**Description of the task**: A complete answer includes every line below with the word "casing".

**Supplied information**:
Start of Block

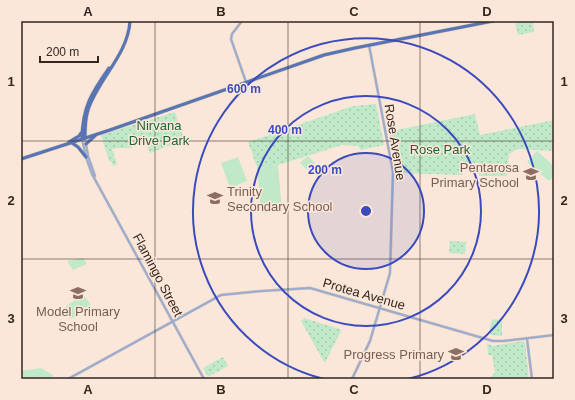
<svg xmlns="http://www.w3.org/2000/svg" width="575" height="400" font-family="Arial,sans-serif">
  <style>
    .grass { fill: #bfe9c9 }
    .park { fill: url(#park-dots) }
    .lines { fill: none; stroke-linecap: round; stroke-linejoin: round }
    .minor-casing { stroke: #d7c4b7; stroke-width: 3 }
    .major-casing { stroke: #d7c4b7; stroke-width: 4 }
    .minor { stroke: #9aacd0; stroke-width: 2 }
    .major { stroke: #5774b5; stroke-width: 3 }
    .grid { fill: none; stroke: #33271e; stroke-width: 1; stroke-opacity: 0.55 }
    .ring { fill: none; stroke: #3b4bbe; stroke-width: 2 }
    .labels { text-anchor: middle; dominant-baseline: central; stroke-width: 3; stroke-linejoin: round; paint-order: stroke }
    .park-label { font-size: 13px; fill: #226238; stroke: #fbe7d9 }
    .street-label { font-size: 13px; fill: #33271e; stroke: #fbe7d9 }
    .education-label { font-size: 13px; fill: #785e54; stroke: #fbe7d9; text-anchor: end }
    .centre { fill: #3b4bbe; stroke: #fbe7d9; stroke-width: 2 }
    .ring-label { font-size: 12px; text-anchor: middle; font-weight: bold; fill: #3b4bbe; stroke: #fbe7d9; stroke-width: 3; stroke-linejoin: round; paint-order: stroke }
    .neatline { fill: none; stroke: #33271e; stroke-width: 1.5 }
    .grid-label { font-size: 13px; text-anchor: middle; font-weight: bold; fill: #33271e }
  </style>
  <defs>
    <pattern id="park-dots" width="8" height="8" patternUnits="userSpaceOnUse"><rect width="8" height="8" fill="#bfe9c9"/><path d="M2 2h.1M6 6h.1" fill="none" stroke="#a5c8ac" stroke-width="1.8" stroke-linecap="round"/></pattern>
  </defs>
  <rect width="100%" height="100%" fill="#fbe7d9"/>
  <path class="grass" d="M537,151L554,166V176L549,181L527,162Z
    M308,156L315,163L307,170L300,163Z
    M238,157L247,181L230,188L221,163Z
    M278,165L282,211L261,213L257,167Z
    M83,258L87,264L73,270L67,261Z
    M83,294L91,305L71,319L64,308Z
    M41,368L53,375L51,379H21V371Z"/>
  <path class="park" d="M526,21H533L534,32L518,35L515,23Z
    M376,104L384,145L361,150L358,146L342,145L278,165L257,167L248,142L353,106Z
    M175,112L184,140L150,153L143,136L131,139L132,148H118L112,149L117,164L113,166L111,161H109L101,135Z
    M475,114L480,135L554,120V151L518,149L509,154L507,176H479V163H463L462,175L399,173L397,170L390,134L392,131Z
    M450,241L466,242L465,254L449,253Z
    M304,318L340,329L341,331L326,361L324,362L301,321Z
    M492,319L502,320V336L490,335V327Z
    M523,341L525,343L529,379H488L495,373L492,355H488L487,343L492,346Z
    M223,357L228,366L208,377L203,368Z"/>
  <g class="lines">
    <defs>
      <path id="minor" d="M242,21L232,34L231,39L246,82
        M85,138L88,156L95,176
        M82,139L86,157L92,174L204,379
        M527,339L532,379
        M68,379L221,295L262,291L310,288L493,341H504L554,335
        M352,379L370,341L390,273L393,172L369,45"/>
      <path id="major" d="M85,138C85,129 85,119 88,110C98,79 128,55 130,21
        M82,139C82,108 92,92 109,68
        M69,142L79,136L82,132
        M72,143L78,147L86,157
        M86,144L96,135
        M21,159L110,130L324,55L355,48L493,21"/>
    </defs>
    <use href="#minor" class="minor-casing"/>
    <use href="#major" class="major-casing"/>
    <use href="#minor" class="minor"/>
    <use href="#major" class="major"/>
  </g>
  <path class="grid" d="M155,21V379M288,21V379M420,21V379M21,141H554M21,259H554"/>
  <circle cx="366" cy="211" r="58" fill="#3b4bbe" fill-opacity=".12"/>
  <g class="ring">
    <circle cx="366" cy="211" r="58"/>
    <circle cx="366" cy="211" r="115"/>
    <path d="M324 379A173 173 0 1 1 408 379"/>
  </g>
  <defs>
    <symbol id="school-bare" viewBox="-9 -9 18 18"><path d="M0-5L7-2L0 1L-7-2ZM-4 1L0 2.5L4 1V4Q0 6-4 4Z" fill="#8d6e63" stroke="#fbe7d9" stroke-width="2.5" paint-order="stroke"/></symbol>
  </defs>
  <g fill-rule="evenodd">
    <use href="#school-bare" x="520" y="163" width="22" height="22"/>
    <use href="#school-bare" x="204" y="187" width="22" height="22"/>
    <use href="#school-bare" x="67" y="282" width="22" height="22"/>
    <use href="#school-bare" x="445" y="343" width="22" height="22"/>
  </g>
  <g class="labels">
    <g class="park-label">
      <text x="159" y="125">Nirvana<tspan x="159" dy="15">Drive Park</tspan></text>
      <text x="440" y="149">Rose Park</text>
    </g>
    <g class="street-label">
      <text transform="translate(395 142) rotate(81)">Rose Avenue</text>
      <text transform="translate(158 275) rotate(62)">Flamingo Street</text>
      <text transform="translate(364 294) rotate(16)">Protea Avenue</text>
    </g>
    <g class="education-label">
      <text x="519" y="167">Pentarosa<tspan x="519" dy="15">Primary School</tspan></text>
      <text x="227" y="191" text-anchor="start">Trinity<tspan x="227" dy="15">Secondary School</tspan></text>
      <text x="78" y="311" text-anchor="middle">Model Primary<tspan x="78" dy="15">School</tspan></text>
      <text x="444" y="354">Progress Primary</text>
    </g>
  </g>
  <circle cx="366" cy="211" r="6" class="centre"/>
  <g class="ring-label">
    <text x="244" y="93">600 m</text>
    <text x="285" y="134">400 m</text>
    <text x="325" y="174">200 m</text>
  </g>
  <rect width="575" height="400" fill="none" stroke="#fbe7d9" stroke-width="44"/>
  <path d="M40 56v6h58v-6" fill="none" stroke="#33271e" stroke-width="2"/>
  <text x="46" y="56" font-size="12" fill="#33271e" stroke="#fbe7d9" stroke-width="3" paint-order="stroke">200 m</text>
  <rect x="22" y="22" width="531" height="356" class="neatline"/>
  <g class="grid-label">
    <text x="88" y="16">A</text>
    <text x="221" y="16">B</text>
    <text x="354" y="16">C</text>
    <text x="487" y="16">D</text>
    <text x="11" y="86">1</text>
    <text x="564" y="86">1</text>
    <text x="11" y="205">2</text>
    <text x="564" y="205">2</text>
    <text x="11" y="323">3</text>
    <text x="564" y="323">3</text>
    <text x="88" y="394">A</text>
    <text x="221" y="394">B</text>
    <text x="354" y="394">C</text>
    <text x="487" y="394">D</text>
  </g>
</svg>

End of Block

**Exercise solution**:
    .minor-casing { stroke: #d7c4b7; stroke-width: 3 }
    .major-casing { stroke: #d7c4b7; stroke-width: 4 }
    <use href="#minor" class="minor-casing"/>
    <use href="#major" class="major-casing"/>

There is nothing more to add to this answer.